Every now and then we receive that age old question, “Where does the word ‘Chombo’ come from?” We attempted to trace its evolution first from a term meant to identify, to a term meant to offend to, at present, more a term of endearment. Our article Chombo was our first attempt to explore the evolution of this term which has caused so much hurt and controversy in Panama and abroad.
Today we’re posting yet another poem penned by Mr. Louis Emanuel which we thought worthy to post here especially during Black History Month in the United States, Canada and the United Kingdom. It’s humorous twist brought a smile to our face and we guarantee that it will raise even more questions in our present world which is more concerned about the rights of corporations than it is about human rights. I believe it will also invite us to embrace our Chombo-ness! Please read, enjoy and send us feedback.
By Louis Emanuel
As a term of endearment, so crafted to be
An Italian sailor, who lost his sails at sea
Encountered a land, which in fact seemed
To be west of India, so did history decree.
Many sailors alit from three ships, the crew
A cute young lass sighted, there in plain view
Columbus summoned her, some say it’s untrue
“Ven aca mi Chomba” a friendly word used.

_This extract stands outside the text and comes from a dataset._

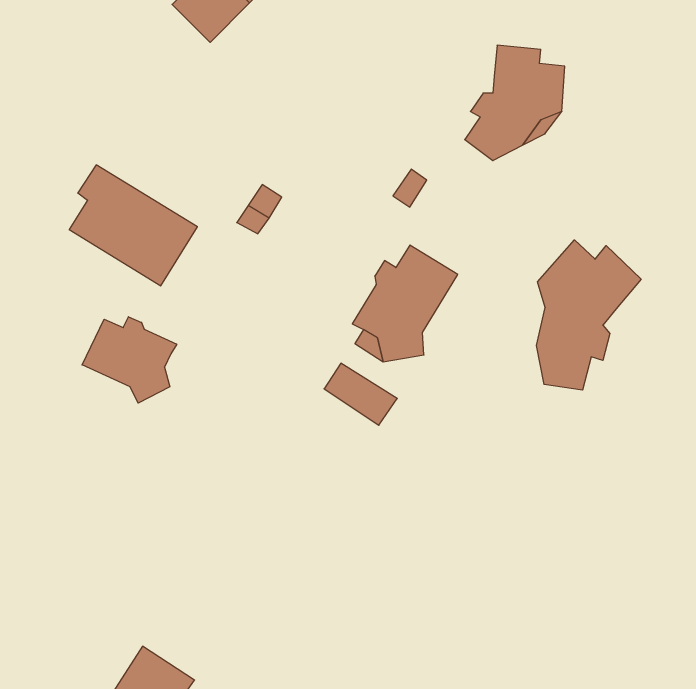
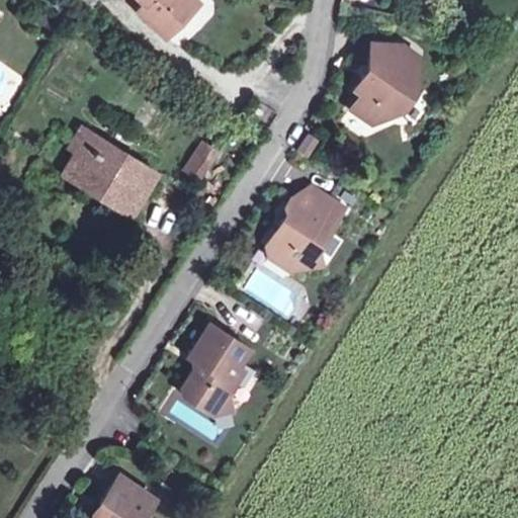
building: [536,240,641,390] -> none
building: [82,317,177,403] -> none
building: none -> [183,324,249,415]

Centuries elapsed, thus Panama was created
Men ventured to that land, readily and unshaken
A railroad, the canal, toiled by Westindian natives
Their earnest contributions, historically degraded.
Then Chombo morphed into a despicable term
Towards a people their descendants, whom came
To help build a country, which is now not the same
By a canal which provides, untold wealth and fame.
A number of our young, has so often refrained
To speak their parents’ language, being ashamed
Of their ancestry, in the past when laws declaimed
Silver people their labor, being visibly disdained.
Yes! “Chombo” they say I am, and will readily admit
If the meaning of such word, has a context that fits
The heritage that labored, on this canal that was built
A wonder of our world, for a infinite number of ships.